__What you should do__
Where does the word "annual" occur in the data below? Copy each line that holds it.

··· Record excerpts ···

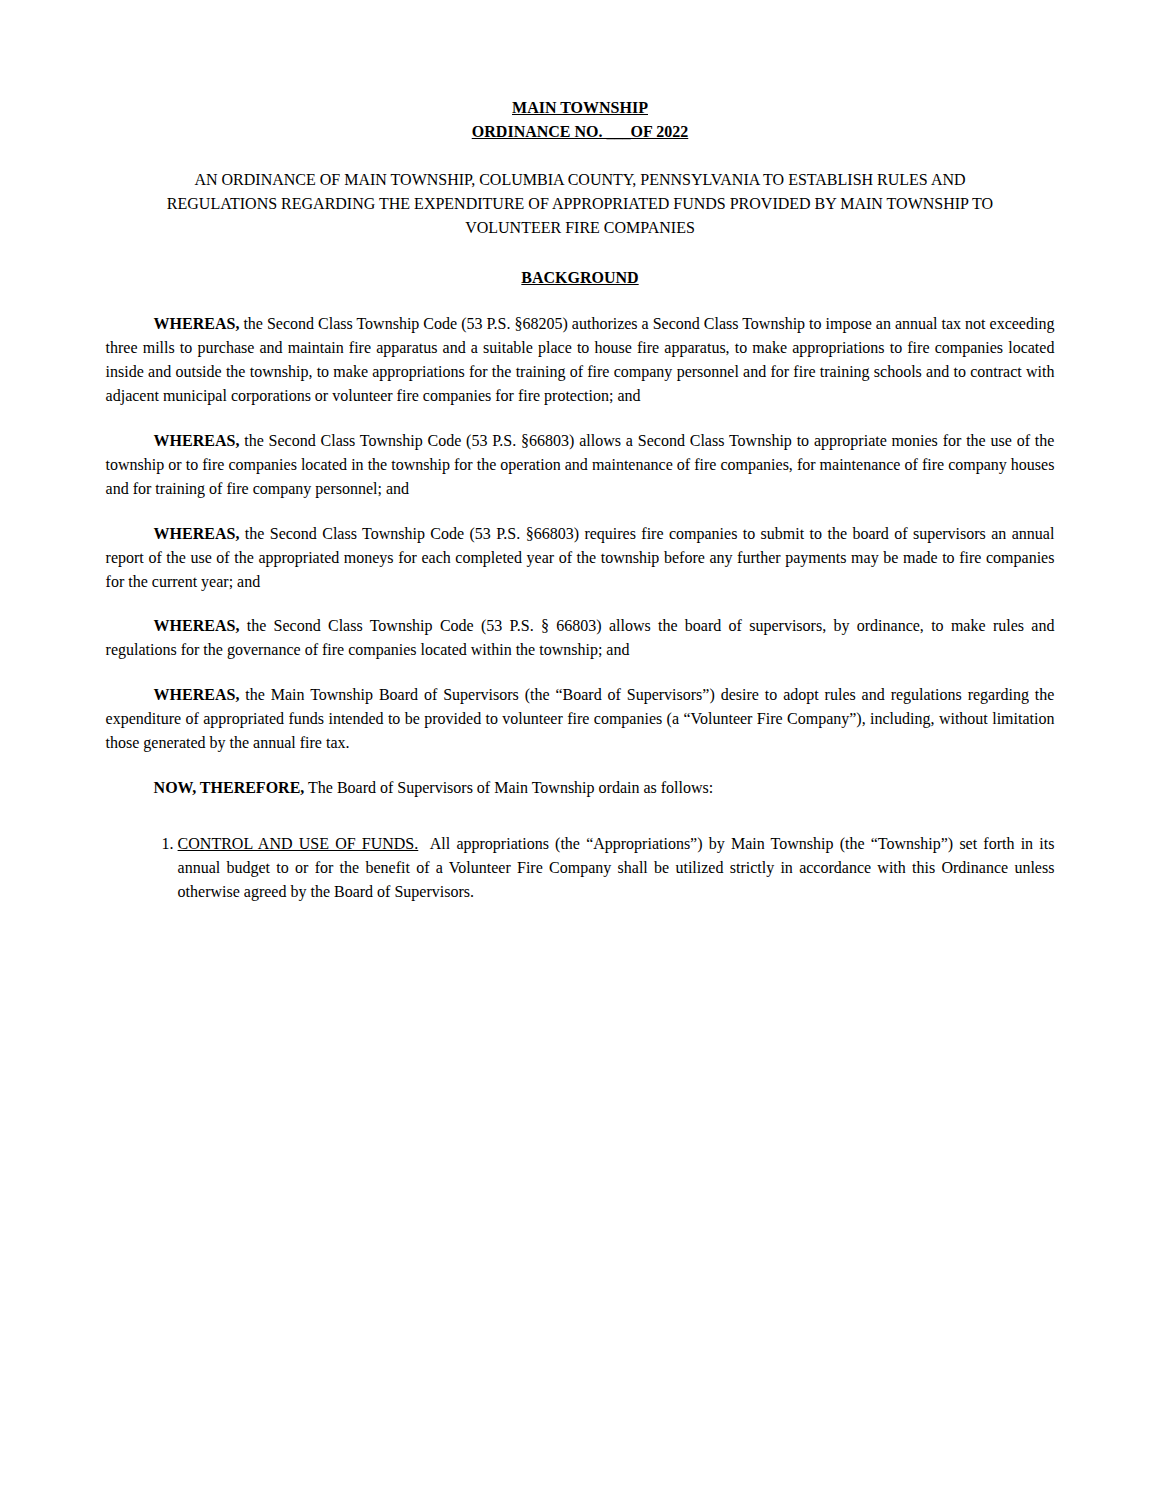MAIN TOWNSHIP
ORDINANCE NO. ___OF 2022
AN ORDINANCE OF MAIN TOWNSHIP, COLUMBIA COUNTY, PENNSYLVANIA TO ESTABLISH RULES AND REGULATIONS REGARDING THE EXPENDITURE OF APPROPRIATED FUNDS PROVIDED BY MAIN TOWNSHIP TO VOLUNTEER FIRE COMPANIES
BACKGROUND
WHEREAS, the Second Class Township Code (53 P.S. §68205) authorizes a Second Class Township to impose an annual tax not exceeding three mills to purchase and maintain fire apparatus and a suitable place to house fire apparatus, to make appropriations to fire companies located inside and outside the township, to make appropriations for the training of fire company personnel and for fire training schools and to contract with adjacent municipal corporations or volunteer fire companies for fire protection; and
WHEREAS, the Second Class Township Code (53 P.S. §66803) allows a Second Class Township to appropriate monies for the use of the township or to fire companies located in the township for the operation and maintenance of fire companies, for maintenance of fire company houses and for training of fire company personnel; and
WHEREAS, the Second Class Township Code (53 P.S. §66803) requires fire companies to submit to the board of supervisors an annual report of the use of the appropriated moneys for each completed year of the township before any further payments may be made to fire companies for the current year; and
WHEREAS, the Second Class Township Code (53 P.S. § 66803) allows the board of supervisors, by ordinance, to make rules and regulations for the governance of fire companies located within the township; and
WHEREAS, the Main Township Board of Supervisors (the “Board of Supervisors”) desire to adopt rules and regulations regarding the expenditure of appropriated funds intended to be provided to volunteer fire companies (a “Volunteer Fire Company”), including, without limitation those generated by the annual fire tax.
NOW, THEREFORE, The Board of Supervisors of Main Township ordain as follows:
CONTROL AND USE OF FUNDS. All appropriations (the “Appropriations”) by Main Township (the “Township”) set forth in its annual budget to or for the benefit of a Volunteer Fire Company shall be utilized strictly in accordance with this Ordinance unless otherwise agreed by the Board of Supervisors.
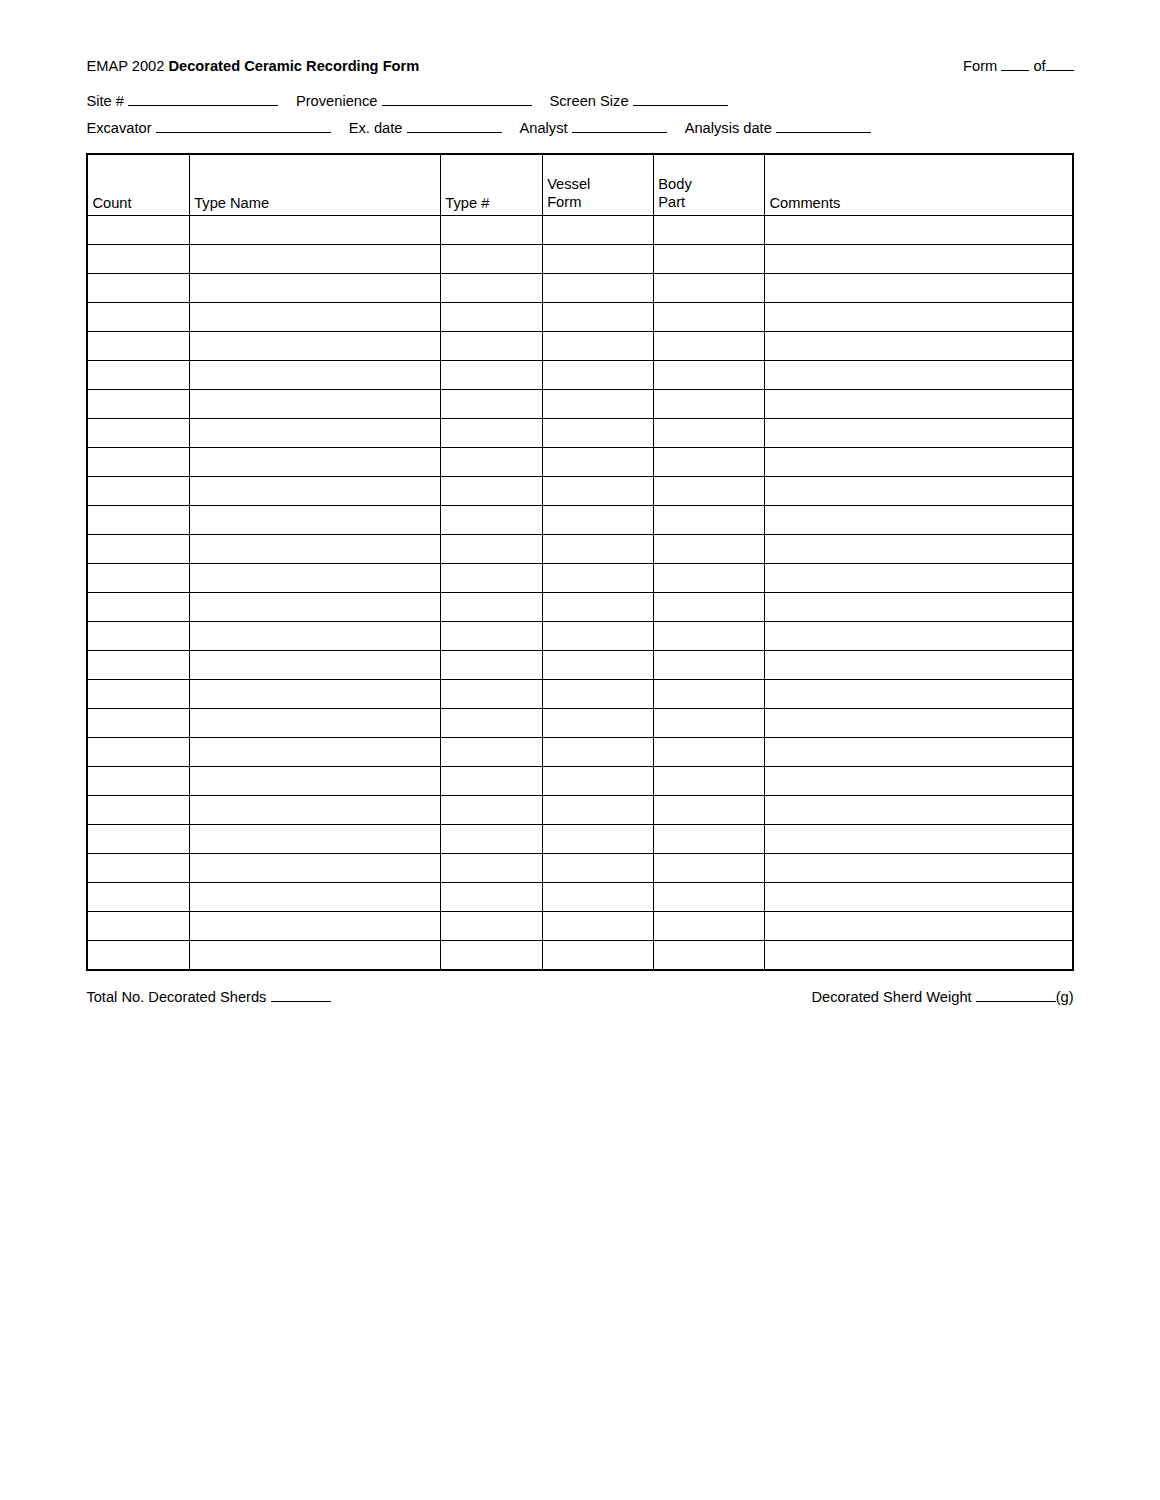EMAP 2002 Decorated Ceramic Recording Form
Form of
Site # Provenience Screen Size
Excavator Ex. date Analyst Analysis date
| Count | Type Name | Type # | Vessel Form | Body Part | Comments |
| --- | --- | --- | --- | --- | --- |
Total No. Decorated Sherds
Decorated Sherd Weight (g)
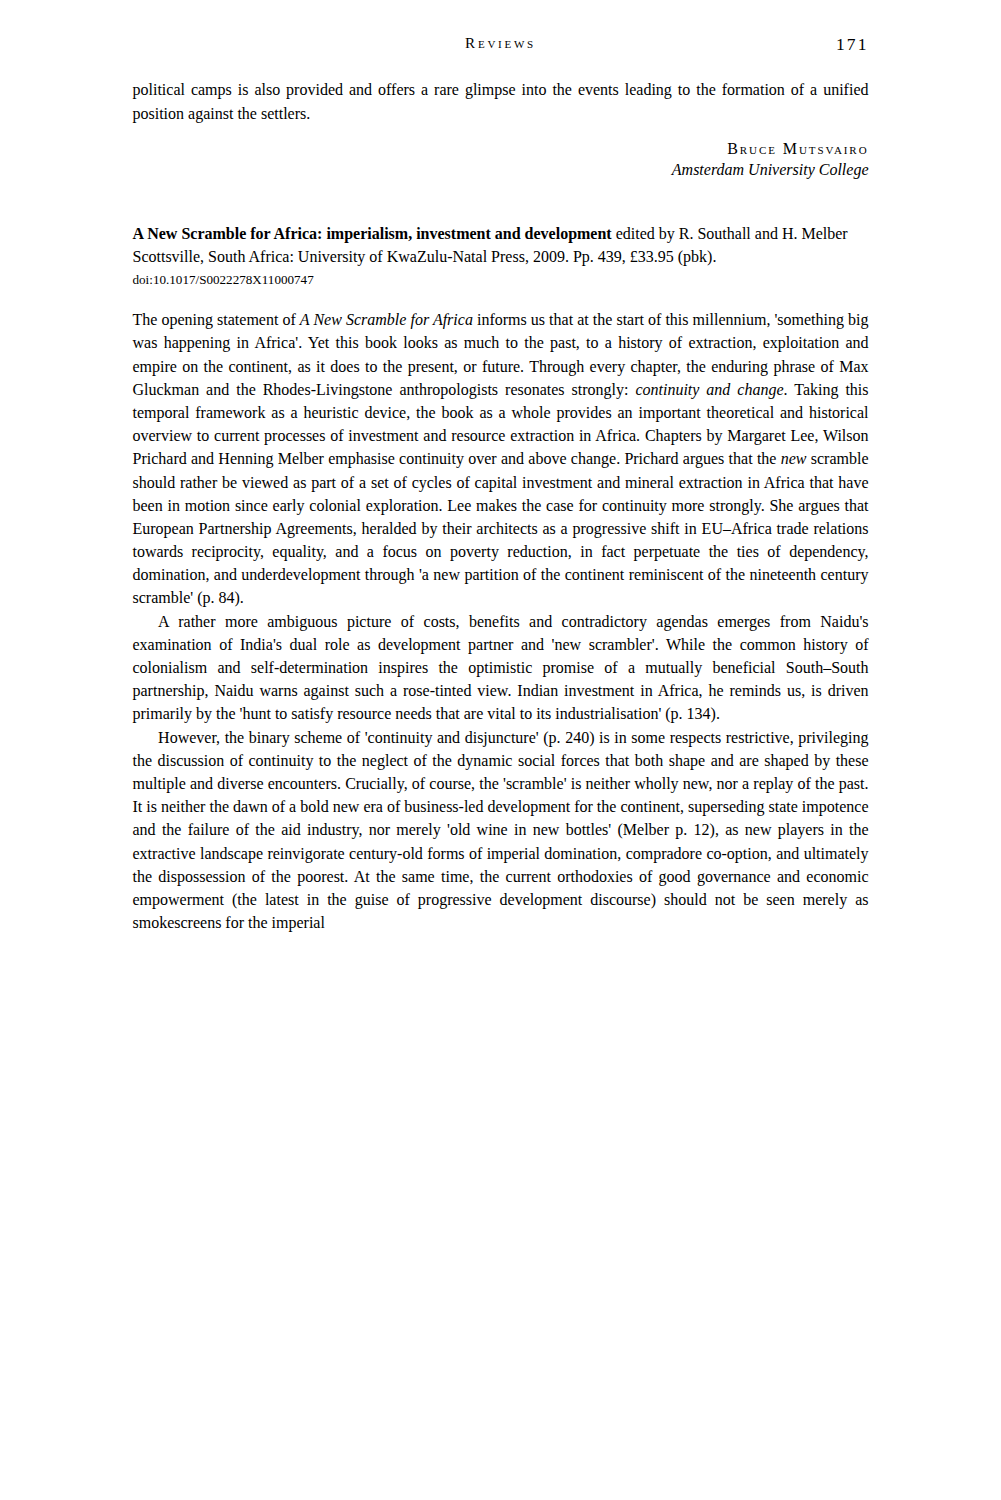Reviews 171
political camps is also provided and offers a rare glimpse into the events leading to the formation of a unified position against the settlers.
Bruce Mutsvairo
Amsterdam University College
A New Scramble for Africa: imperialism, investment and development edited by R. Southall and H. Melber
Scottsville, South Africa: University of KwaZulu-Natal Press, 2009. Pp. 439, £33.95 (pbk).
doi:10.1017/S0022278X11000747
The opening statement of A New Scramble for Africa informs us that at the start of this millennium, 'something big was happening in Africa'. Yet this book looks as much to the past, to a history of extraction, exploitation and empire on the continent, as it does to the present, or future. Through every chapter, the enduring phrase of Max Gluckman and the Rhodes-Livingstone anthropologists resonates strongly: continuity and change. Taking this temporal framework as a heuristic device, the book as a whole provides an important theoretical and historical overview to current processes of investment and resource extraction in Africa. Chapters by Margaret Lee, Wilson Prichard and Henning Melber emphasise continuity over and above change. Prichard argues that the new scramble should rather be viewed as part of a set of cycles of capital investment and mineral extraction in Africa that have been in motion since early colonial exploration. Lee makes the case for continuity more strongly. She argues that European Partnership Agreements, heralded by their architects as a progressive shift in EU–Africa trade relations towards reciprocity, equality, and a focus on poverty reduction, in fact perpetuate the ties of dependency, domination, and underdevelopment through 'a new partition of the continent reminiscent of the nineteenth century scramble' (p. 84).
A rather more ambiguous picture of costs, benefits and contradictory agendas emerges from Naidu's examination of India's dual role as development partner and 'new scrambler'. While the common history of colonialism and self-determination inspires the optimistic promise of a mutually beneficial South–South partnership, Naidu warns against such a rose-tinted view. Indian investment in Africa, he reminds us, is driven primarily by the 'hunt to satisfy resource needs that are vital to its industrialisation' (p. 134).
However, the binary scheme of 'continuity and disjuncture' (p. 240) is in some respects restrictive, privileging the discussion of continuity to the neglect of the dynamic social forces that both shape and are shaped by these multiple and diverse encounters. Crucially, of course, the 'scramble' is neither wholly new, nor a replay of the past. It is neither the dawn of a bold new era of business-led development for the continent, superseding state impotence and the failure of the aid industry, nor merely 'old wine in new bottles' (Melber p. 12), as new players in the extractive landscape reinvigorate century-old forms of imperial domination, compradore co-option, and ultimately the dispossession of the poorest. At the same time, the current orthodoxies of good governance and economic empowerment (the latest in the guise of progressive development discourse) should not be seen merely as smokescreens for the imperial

···

__Completed task__
WHEREAS, the Second Class Township Code (53 P.S. §68205) authorizes a Second Class Township to impose an annual tax not exceeding three mills to purchase and maintain fire apparatus and a suitable place to house fire apparatus, to make appropriations to fire companies located inside and outside the township, to make appropriations for the training of fire company personnel and for fire training schools and to contract with adjacent municipal corporations or volunteer fire companies for fire protection; and
WHEREAS, the Second Class Township Code (53 P.S. §66803) requires fire companies to submit to the board of supervisors an annual report of the use of the appropriated moneys for each completed year of the township before any further payments may be made to fire companies for the current year; and
WHEREAS, the Main Township Board of Supervisors (the “Board of Supervisors”) desire to adopt rules and regulations regarding the expenditure of appropriated funds intended to be provided to volunteer fire companies (a “Volunteer Fire Company”), including, without limitation those generated by the annual fire tax.
CONTROL AND USE OF FUNDS. All appropriations (the “Appropriations”) by Main Township (the “Township”) set forth in its annual budget to or for the benefit of a Volunteer Fire Company shall be utilized strictly in accordance with this Ordinance unless otherwise agreed by the Board of Supervisors.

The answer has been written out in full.